**Passage**:
19. In Mohan Lal vs. Nihal Singh : AIR 2001 SC 2942, the trial court dismissed the suit for the reasons recorded therein on the basis of the record and oral evidence. The lower appellate court, as noticed earlier, had not considered oral and documentary evidence properly. The lower appellate court which is the final Court of fact mechanically confirmed the findings of the trial court and upheld the judgment of the trial court dismissing the suit.

The High Court for the cogent and convincing reasons recorded in the judgment has rightly interfered with the concurrent findings of both the courts. In our view, both the lower courts have concurrently erred in not appreciating the oral and documentary evidence properly and, therefore, the High Court is at liberty to re- appreciate the evidence and record its own conclusion for reversing the orders passed by the lower Court. The judgment of this court in the case of Mohan Lal vs. Nihal Singh (Supra) cited by the learned counsel for the Page 25 of 33 appellant will not be of any assistance to the appellant herein.

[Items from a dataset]
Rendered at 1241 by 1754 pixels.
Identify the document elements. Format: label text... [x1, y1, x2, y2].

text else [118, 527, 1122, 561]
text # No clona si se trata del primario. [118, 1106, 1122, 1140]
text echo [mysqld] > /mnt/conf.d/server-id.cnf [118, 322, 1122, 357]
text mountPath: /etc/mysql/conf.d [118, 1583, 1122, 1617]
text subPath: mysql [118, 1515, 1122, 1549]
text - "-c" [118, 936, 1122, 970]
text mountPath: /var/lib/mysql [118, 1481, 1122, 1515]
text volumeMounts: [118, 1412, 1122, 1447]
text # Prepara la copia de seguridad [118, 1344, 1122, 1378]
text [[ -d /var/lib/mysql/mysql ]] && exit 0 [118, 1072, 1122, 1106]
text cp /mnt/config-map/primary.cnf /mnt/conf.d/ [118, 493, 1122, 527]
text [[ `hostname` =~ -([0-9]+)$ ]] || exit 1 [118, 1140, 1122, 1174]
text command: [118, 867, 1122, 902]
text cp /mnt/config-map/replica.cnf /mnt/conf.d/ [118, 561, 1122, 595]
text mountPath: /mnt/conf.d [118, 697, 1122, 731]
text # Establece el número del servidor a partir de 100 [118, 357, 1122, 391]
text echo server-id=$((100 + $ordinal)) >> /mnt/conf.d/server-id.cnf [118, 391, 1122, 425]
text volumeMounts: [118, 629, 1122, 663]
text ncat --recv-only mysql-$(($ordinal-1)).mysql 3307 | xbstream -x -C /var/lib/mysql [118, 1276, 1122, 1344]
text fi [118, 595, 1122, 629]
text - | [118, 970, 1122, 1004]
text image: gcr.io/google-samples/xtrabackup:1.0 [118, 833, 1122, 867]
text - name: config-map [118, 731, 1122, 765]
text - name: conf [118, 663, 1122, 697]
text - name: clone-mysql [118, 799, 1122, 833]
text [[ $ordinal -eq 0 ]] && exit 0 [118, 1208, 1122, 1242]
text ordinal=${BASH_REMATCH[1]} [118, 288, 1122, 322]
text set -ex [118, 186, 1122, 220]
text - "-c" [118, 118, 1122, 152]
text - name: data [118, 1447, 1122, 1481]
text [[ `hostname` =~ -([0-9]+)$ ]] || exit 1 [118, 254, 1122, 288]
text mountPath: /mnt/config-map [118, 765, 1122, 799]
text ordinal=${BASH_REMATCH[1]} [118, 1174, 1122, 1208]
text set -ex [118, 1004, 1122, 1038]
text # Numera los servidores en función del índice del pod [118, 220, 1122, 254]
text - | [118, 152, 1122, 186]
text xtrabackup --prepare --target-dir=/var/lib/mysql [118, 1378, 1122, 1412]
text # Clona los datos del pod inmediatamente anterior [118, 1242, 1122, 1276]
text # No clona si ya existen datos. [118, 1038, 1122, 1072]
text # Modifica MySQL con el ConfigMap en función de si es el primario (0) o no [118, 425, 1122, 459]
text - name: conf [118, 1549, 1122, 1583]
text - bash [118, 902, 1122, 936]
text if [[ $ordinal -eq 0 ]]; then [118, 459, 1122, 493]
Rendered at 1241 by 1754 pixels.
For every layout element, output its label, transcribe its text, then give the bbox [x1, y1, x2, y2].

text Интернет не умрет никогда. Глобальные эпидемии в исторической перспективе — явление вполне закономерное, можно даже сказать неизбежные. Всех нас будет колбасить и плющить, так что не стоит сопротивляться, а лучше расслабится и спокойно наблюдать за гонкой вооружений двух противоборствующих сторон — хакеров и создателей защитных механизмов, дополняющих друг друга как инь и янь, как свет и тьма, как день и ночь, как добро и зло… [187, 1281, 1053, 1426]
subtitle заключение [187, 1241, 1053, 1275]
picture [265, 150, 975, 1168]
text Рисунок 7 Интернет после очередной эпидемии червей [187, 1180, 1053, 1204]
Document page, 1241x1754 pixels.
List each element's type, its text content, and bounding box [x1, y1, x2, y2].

**Problems to solve**:
- A) Reproduce the judgment excerpt word for word from "The High Court for" to "the appellant herein.".
- B) Decide whether each statement agrees with the judgment excerpt, answering yes or no and quoting the words that decide it: (i) In Mohan Lal vs. Nihal Singh, the trial court dismissed the suit. (ii) The lower appellate court reversed the findings of the trial court. (iii) The High Court was wrong to interfere with the concurrent findings of the lower courts.
- C) Answer from the judgment excerpt:
(i) What citation is given for Mohan Lal vs. Nihal Singh?
(ii) What does the judgment excerpt call the lower appellate court?
(iii) What is the High Court at liberty to do?
None of the items is needed here.

**Results by task**:
- A)
The High Court for the cogent and convincing reasons recorded in the judgment has rightly interfered with the concurrent findings of both the courts. In our view, both the lower courts have concurrently erred in not appreciating the oral and documentary evidence properly and, therefore, the High Court is at liberty to re- appreciate the evidence and record its own conclusion for reversing the orders passed by the lower Court. The judgment of this court in the case of Mohan Lal vs. Nihal Singh (Supra) cited by the learned counsel for the Page 25 of 33 appellant will not be of any assistance to the appellant herein.

- B)
(i) Yes: "the trial court dismissed the suit for the reasons recorded therein on the basis of the record and oral evidence."
(ii) No: "mechanically confirmed the findings of the trial court and upheld the judgment of the trial court dismissing the suit."
(iii) No: "has rightly interfered with the concurrent findings of both the courts."

- C)
(i) AIR 2001 SC 2942.
(ii) The final Court of fact.
(iii) Re-appreciate the evidence and record its own conclusion for reversing the orders passed by the lower Court.